Material to process =

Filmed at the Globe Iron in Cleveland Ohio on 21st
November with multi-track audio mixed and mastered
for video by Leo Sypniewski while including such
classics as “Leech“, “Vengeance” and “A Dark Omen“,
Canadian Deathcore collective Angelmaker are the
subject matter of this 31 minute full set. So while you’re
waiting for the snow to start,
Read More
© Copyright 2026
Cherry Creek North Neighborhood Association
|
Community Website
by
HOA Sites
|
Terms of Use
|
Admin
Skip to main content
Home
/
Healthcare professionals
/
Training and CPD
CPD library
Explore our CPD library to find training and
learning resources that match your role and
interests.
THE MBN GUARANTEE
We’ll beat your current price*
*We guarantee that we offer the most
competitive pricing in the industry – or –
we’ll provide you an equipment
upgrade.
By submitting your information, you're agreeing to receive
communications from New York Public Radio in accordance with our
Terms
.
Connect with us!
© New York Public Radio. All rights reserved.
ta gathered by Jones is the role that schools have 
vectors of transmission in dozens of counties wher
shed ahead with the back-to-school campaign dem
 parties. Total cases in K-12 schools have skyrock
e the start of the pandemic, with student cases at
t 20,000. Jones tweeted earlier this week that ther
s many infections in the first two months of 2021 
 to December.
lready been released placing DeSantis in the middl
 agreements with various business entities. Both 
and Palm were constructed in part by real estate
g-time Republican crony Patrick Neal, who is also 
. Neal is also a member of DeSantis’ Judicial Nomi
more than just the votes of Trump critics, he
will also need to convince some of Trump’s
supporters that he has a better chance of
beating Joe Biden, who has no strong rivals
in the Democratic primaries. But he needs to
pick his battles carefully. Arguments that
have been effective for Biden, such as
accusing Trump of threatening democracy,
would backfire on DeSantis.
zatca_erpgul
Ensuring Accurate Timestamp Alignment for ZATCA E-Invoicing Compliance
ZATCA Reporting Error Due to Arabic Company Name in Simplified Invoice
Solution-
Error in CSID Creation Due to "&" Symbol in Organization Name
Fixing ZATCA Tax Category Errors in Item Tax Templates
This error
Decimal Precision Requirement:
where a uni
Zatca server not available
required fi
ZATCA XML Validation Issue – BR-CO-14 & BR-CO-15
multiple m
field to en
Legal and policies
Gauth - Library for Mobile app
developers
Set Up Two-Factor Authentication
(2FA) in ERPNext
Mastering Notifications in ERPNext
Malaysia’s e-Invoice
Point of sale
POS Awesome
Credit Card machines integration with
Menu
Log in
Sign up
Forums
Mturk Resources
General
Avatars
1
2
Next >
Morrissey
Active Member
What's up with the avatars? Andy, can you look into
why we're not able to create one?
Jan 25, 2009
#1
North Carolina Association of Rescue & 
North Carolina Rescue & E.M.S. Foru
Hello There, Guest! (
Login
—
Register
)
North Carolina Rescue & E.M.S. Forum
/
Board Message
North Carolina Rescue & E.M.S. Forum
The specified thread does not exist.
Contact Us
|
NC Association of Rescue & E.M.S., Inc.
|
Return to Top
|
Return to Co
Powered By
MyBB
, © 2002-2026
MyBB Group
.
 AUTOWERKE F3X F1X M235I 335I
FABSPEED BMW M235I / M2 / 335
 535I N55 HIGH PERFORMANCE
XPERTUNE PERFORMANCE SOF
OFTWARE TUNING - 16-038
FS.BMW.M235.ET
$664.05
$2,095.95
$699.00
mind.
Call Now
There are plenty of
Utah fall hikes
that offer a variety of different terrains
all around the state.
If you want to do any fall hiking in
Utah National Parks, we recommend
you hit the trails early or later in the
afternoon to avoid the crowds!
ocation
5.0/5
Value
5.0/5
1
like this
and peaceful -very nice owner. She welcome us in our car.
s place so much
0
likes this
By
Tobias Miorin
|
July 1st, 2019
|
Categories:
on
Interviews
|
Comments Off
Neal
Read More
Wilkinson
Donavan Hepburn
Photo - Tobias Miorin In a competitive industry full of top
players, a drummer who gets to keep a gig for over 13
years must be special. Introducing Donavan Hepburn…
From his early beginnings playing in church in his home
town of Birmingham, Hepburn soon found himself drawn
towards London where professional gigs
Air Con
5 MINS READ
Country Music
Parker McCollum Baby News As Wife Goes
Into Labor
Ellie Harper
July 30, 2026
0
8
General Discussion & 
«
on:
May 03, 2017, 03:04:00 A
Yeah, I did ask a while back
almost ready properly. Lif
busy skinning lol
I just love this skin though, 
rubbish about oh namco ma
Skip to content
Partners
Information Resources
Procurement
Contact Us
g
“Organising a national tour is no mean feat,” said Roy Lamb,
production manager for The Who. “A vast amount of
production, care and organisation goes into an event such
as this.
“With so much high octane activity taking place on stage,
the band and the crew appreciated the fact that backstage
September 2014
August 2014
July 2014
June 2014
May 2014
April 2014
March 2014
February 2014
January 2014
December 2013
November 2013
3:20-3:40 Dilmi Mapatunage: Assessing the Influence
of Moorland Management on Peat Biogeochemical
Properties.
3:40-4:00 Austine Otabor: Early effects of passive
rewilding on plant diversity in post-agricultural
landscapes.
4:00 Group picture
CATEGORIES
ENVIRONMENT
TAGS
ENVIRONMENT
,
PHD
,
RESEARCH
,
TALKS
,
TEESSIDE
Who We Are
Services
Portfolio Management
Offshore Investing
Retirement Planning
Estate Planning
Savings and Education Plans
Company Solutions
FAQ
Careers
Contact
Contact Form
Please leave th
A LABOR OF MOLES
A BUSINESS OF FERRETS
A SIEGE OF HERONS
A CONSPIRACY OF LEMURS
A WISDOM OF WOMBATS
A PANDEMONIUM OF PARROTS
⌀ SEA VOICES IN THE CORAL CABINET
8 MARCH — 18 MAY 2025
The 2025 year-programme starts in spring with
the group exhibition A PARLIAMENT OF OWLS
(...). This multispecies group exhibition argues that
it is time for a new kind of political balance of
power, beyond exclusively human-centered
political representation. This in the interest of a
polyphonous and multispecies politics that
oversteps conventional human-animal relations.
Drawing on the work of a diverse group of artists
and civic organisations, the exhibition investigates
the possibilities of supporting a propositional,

How to complete this task = Quote the material word for word from its first line up to and including the line with "will also need to convince some of Trump’s".

Response below =
Filmed at the Globe Iron in Cleveland Ohio on 21st
November with multi-track audio mixed and mastered
for video by Leo Sypniewski while including such
classics as “Leech“, “Vengeance” and “A Dark Omen“,
Canadian Deathcore collective Angelmaker are the
subject matter of this 31 minute full set. So while you’re
waiting for the snow to start,
Read More
© Copyright 2026
Cherry Creek North Neighborhood Association
|
Community Website
by
HOA Sites
|
Terms of Use
|
Admin
Skip to main content
Home
/
Healthcare professionals
/
Training and CPD
CPD library
Explore our CPD library to find training and
learning resources that match your role and
interests.
THE MBN GUARANTEE
We’ll beat your current price*
*We guarantee that we offer the most
competitive pricing in the industry – or –
we’ll provide you an equipment
upgrade.
By submitting your information, you're agreeing to receive
communications from New York Public Radio in accordance with our
Terms
.
Connect with us!
© New York Public Radio. All rights reserved.
ta gathered by Jones is the role that schools have 
vectors of transmission in dozens of counties wher
shed ahead with the back-to-school campaign dem
 parties. Total cases in K-12 schools have skyrock
e the start of the pandemic, with student cases at
t 20,000. Jones tweeted earlier this week that ther
s many infections in the first two months of 2021 
 to December.
lready been released placing DeSantis in the middl
 agreements with various business entities. Both 
and Palm were constructed in part by real estate
g-time Republican crony Patrick Neal, who is also 
. Neal is also a member of DeSantis’ Judicial Nomi
more than just the votes of Trump critics, he
will also need to convince some of Trump’s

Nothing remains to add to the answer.